# finding an anchor with a t handle release help?!



## Ta2guru13 (Dec 16, 2011)

Ok so until i get the money for a bt release im using a tru ball t handle thumb firing release. im have issue finding a comfortable anchor.point or a consistant ine with it. can someone give me some basic info and tips as to how and where my release hand should be? any help would be great. ill post a picture tonight of me at full draw showing up close where and how i currently anchor


----------



## bowhuntersch (Feb 12, 2010)

It was hard for me to find a comfortable position when I began to shoot a T-handle. I put my middle knuckle at the back of my jaw bone under my ear. I think thats the way you are supposed to shoot them. It works for me. Good luck with it.


----------



## subconsciously (Aug 22, 2009)

https://www.nockontv.com/index.php?option=com_phocadownload&view=category&id=1&Itemid=56&limitstart=10

Excellent article by John Dudley....got to article titled "anchorage"


----------



## aread (Dec 25, 2009)

Your anchor starts in your back.
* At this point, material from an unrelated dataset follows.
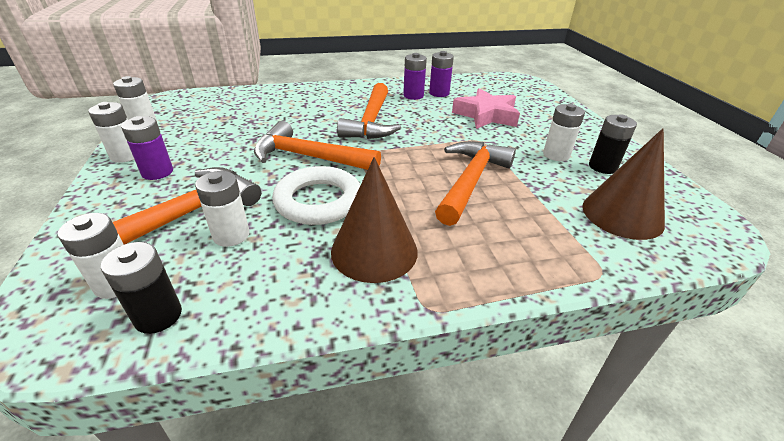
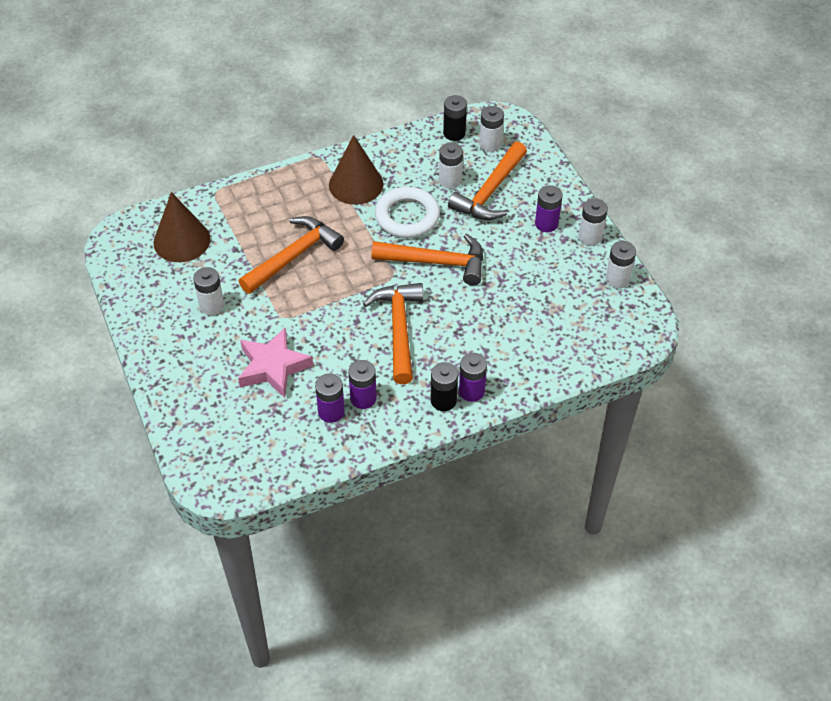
camera: 170 degrees right, 15 degrees up
(329, 90) = (471, 391): none -> purple battery
(471, 181) = (293, 256): orange hammer -> orange hammer turned 150 degrees counterclockwise
(602, 167) = (174, 295): black battery -> black battery (443, 400)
First find the muscles in your back that hold the tension of full draw. Be sure that your arms and shoulders are relaxed. Then arrange your elbow so that it's in line with the arrow. Once you have those, then the anchor spot on your face should become obvious.

This is not always an easy process. Your bow's draw length has to be right and you have to have good balance and stance. It's all a part of setting up for a good follow through on your shot.

This can be difficult without a coach.

Hope this helps,
Allen


----------